» **ФРАГМЕНТ ИСТОЧНИКА**
26 сентября 2014
713

Синди ван Акер, или Взгляд Гулливера

Как превратить человека в неузнаваемую диковину. Алексей Гусев о двух танцевальных спектаклях

текст: Алексей Гусев

Вчера в Санкт-Петербурге закончился фестиваль Skorohod Swiss Week. Алексей Гусев побывал на завершающих спектаклях.

Хореография Синди ван Акер строится на сверхусилии, что по нынешним меркам почитается старомодным. Ей не грозит неоромантическая концептуальность перформеров Центральной Европы, актуальных хедлайнеров «современного танца». Они лелеют естественность творческого процесса, невзирая на четкость рисунка и техники, а это оборачивается принципиальной неповторимостью результата. Для их брейнштурм-унд-дранга, освященного европейской системой культурного финансирования, стихийность и статус медиума столь же существенны, как для Паганини или пушкинского Импровизатора.

Спектакли ван Акер расчетливы, точны и возобновимы. Они не преклоняются перед уникальностью мгновения, но преодолевают его. Не поверяют идею, уловленную извне, телом и его техникой, но порождают ее, доселе не бывшую, на каждом представлении. Ну, или не порождают. Автономная системность высказывания — искони надежнейшая из страховок на эстетическом поле, но если она не срабатывает, другой нет.

24 сентября на площадке «Скороход» в Санкт-Петербурге ван Акер показала два моноспектакля: «Монолог» в своем собственном исполнении и «Хелдер» в исполнении Стефани Бейль. Каждый из них по отдельности создал бы картину не просто неверную — однобокую. Но их тандем продемонстрировал диапазон метода. От той точки, где он плотен и плодотворен, как сыра земля, до той, где сух и горделиво замкнут, как старая дева.

Записи из источника данных
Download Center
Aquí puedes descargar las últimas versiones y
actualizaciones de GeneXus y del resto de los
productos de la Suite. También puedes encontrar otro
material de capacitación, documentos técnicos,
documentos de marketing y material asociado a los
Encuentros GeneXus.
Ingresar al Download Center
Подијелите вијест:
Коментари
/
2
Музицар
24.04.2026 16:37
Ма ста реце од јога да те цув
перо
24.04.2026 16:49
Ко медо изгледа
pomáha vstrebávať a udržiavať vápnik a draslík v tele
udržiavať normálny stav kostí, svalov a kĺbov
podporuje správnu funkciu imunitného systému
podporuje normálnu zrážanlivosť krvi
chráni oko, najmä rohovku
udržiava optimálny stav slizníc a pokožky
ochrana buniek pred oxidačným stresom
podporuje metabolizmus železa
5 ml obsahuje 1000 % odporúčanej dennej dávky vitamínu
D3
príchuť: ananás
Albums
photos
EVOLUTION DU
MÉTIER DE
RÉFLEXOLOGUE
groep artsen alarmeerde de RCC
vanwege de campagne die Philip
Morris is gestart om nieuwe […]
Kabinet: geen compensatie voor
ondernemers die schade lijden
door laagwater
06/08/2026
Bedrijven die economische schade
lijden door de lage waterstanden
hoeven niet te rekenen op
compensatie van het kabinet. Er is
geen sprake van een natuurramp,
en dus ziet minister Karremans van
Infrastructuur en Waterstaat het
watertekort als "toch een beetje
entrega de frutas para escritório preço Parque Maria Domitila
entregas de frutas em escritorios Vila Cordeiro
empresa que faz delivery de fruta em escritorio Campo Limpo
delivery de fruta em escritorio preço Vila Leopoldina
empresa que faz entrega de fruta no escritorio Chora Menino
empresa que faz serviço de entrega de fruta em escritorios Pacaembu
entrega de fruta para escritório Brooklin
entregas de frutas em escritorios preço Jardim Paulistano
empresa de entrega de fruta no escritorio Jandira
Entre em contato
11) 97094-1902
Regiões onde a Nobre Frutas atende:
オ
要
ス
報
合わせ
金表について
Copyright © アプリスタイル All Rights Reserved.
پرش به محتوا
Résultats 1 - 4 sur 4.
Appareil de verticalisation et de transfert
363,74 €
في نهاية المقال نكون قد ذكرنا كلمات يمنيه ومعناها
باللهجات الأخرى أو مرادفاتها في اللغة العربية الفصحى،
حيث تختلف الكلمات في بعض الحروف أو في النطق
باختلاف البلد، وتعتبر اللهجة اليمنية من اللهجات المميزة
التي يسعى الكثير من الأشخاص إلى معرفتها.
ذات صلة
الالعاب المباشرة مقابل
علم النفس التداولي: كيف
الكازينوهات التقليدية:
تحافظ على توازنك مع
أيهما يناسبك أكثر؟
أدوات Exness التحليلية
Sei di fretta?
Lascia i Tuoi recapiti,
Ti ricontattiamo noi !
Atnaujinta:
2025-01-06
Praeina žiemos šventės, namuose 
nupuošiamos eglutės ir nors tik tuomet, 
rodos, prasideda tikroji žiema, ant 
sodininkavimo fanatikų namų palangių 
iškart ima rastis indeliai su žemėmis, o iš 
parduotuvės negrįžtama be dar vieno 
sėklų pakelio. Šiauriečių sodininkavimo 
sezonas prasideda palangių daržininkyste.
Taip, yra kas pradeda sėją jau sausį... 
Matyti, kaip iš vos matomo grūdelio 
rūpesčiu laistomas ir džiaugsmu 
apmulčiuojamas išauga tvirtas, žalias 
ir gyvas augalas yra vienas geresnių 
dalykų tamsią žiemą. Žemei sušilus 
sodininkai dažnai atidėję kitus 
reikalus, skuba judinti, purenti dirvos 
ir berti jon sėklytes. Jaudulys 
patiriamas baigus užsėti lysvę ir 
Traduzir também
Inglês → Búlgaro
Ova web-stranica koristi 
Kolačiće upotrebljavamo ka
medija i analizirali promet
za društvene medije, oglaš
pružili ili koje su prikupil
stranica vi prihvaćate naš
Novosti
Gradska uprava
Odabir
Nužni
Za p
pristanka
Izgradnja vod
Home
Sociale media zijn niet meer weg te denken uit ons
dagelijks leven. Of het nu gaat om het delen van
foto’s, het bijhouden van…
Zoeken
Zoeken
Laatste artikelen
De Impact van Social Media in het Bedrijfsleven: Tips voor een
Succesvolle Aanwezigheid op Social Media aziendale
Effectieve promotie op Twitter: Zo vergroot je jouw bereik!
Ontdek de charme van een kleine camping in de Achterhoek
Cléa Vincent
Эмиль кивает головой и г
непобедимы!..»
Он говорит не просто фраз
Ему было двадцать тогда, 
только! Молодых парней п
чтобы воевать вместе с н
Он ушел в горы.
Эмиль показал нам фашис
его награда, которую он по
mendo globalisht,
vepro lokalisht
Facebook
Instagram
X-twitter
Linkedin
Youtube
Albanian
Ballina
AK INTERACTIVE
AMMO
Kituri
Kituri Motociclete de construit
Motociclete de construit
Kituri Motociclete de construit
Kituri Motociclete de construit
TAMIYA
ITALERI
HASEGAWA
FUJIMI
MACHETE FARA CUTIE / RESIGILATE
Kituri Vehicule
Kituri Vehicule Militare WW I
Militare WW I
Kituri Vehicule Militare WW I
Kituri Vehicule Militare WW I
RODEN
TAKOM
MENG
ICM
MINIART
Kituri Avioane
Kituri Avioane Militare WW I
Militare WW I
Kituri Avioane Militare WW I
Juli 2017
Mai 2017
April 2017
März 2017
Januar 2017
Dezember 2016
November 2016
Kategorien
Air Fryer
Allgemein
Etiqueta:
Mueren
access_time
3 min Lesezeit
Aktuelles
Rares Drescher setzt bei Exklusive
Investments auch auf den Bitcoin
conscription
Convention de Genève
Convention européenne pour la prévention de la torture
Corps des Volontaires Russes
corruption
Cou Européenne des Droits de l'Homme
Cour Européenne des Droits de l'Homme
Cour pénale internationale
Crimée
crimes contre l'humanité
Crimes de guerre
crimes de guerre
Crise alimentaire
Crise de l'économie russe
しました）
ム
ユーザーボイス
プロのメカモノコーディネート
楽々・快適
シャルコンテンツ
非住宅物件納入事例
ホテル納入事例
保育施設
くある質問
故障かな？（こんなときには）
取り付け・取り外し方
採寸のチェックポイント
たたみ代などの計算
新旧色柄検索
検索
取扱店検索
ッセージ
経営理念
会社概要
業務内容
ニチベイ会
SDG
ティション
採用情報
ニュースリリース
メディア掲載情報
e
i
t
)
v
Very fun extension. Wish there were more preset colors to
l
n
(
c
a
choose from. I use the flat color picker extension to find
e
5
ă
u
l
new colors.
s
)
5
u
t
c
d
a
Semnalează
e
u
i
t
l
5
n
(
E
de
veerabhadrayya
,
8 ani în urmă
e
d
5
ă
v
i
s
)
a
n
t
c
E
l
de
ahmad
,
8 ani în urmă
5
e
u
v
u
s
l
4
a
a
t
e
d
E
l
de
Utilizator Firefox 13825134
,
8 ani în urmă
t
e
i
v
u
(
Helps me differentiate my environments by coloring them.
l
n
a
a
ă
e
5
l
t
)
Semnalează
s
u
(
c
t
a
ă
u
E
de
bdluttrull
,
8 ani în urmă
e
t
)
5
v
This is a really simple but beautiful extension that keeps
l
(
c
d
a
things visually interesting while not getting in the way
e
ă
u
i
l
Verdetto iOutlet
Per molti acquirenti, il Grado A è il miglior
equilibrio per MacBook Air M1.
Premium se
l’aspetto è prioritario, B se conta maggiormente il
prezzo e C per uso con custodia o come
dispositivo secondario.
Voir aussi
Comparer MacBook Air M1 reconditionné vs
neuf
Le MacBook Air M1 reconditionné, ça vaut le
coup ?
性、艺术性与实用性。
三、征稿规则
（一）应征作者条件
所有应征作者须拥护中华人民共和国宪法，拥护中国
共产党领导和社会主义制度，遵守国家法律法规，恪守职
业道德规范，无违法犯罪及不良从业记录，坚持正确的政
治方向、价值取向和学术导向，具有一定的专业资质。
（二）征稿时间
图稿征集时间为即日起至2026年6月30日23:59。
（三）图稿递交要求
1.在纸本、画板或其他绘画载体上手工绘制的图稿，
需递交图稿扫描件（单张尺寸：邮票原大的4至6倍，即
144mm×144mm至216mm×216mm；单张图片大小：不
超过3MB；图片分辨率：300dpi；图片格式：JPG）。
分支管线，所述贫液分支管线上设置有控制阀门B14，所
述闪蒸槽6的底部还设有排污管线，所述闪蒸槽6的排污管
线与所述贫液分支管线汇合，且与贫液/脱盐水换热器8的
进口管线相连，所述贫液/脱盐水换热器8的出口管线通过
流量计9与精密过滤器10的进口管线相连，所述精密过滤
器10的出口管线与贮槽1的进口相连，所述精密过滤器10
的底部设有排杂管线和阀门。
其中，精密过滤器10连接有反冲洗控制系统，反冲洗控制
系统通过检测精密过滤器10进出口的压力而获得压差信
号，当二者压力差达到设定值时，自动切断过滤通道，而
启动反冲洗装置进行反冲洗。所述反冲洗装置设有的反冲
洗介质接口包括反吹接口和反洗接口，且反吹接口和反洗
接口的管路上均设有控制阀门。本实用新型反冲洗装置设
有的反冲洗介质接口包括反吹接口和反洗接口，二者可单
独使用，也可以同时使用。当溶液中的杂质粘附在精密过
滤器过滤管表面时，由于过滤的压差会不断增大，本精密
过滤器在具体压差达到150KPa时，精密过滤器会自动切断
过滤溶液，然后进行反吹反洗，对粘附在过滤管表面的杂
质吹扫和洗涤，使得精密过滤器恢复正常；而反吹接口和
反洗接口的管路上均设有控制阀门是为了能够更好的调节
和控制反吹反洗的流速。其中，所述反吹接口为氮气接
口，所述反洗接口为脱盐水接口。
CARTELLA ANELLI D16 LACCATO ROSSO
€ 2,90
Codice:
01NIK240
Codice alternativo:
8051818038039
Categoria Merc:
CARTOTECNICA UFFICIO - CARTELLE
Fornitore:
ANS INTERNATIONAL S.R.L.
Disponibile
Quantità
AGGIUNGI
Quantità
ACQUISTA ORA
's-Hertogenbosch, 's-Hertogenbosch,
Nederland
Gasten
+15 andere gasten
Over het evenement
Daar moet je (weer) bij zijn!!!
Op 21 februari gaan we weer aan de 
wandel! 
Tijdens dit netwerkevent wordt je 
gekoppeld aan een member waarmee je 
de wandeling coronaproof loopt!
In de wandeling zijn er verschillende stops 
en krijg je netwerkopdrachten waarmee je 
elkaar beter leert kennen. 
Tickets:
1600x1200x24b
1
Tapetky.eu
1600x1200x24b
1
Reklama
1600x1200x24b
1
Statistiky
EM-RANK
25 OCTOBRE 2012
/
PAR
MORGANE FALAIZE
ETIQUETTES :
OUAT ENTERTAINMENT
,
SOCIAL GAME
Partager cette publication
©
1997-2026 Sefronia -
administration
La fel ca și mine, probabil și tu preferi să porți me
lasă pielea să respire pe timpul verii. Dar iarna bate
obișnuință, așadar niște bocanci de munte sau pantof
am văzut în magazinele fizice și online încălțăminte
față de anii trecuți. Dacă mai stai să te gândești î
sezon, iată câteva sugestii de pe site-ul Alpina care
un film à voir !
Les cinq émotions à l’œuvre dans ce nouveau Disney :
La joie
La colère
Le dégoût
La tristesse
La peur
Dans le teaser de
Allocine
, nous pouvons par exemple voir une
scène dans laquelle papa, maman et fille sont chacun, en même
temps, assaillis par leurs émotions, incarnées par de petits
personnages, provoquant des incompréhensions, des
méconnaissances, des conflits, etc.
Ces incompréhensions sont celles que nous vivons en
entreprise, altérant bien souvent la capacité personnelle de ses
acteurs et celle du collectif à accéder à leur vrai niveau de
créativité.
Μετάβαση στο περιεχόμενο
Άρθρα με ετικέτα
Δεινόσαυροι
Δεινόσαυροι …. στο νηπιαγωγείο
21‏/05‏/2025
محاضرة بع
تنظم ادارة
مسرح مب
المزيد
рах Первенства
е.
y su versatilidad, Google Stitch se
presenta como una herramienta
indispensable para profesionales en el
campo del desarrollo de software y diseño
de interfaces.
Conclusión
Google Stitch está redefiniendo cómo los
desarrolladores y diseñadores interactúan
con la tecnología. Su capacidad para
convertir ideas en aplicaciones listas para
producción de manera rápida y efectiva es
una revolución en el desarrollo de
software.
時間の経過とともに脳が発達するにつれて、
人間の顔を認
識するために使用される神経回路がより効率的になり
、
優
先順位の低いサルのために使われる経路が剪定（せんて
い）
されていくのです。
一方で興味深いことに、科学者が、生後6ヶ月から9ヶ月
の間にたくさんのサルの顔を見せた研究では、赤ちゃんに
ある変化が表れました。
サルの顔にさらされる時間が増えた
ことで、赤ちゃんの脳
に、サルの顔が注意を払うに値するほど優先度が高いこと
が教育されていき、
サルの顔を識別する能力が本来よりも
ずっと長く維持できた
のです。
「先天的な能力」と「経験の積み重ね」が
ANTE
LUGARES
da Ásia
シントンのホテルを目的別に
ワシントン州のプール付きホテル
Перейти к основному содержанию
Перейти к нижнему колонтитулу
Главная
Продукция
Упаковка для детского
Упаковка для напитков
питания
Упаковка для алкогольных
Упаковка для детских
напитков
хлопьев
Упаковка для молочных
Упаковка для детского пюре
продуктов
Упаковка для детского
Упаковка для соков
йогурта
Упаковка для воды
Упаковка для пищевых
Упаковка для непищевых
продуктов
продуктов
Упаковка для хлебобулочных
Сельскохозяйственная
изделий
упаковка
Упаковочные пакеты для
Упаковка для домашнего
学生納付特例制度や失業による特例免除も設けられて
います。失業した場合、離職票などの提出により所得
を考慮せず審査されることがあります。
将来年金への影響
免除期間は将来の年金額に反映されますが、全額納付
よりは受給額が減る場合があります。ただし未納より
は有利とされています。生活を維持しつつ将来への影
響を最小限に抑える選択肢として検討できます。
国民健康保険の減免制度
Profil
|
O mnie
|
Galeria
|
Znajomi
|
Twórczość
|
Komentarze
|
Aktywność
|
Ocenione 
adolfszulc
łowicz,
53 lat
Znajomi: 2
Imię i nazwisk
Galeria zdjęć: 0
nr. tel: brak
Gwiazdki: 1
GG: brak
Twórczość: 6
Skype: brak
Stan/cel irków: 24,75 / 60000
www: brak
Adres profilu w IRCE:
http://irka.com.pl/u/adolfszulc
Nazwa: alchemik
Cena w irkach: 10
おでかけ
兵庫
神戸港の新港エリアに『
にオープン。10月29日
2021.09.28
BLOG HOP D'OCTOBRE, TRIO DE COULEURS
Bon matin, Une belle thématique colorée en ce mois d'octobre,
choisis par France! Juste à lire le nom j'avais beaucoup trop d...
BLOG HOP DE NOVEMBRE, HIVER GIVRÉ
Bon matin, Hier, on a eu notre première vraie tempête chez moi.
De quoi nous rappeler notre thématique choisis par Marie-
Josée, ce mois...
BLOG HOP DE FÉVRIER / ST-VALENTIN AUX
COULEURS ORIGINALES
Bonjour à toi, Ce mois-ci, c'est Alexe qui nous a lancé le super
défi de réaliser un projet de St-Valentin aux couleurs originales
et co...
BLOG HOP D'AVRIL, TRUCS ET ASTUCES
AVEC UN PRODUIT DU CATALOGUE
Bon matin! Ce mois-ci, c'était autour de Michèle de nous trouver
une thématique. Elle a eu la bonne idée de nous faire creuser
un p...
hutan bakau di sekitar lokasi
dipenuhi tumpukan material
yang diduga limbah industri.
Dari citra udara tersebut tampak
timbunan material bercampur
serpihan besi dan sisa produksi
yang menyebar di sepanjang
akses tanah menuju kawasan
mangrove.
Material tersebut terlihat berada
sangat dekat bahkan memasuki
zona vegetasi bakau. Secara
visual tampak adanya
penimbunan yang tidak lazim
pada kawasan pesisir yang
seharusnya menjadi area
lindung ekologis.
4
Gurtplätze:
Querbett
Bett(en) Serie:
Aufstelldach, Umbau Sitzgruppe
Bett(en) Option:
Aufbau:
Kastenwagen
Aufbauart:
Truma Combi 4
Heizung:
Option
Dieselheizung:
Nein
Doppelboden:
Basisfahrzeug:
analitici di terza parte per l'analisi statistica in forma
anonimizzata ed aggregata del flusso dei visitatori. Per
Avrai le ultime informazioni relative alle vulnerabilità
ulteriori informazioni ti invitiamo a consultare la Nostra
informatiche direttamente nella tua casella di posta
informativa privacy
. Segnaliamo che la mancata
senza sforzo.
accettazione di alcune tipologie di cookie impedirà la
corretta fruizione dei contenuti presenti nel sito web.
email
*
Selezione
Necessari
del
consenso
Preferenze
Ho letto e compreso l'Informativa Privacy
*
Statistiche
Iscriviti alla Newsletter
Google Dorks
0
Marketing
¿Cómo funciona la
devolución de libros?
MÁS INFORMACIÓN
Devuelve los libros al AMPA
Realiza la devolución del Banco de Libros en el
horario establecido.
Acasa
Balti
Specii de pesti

» **ЗАДАНИЕ**
Продолжите текст о двух моноспектаклях Синди ван Акер, начав сразу после его последнего предложения.

» **ОТВЕТ НА ЗАДАНИЕ**
«Монолог» — можно сказать, менее чем «моноспектакль»: в полностью затемненном пространстве, при единственном тусклом источнике света, видной оказывается самое большее половина исполнительницы, а подчас и того много меньше. Однако, как и положено при правильно употребленном минимализме, скряжническая скупость средств раскрывается здесь новыми мирами. Так зрители с отдаленных территорий, впервые увидевшие на киноэкране портретную крупность плана, с трудом опознавали лицо актера; так Гулливер в стране великанов воспринимал внешний облик тамошних красавиц как безбрежную, дикую территорию, усеянную рытвинами пор и буйным разнотравьем волосков. В получасовом «Монологе» не наберется и двух минут, когда тело можно опознать как тело. Сверхкрупный план, образованный филигранно выставленным светом, тотальной тишиной и гипермедленным, на грани мышечных возможностей, движением, полностью расчеловечивает зримый объект.

Та предельная чужесть бытия, для воплощения которой даже великому Адасинскому в сокуровском «Фаусте» потребовались слои искуснейшего грима, задается ван Акер с первых же секунд действия — без каких бы то ни было внешних ухищрений. Бугристый комок плоти, поначалу предъявленный зрителю, начинает медленно, но безостановочно преображаться, проходя все новые и новые фазы, ни одну из которых не назвать антропоморфной без риска переопределения человека как такового.

Так знакомый, с которым вы прообщались всю ночь, при неверных лучах рассвета покажется вам неведомым существом.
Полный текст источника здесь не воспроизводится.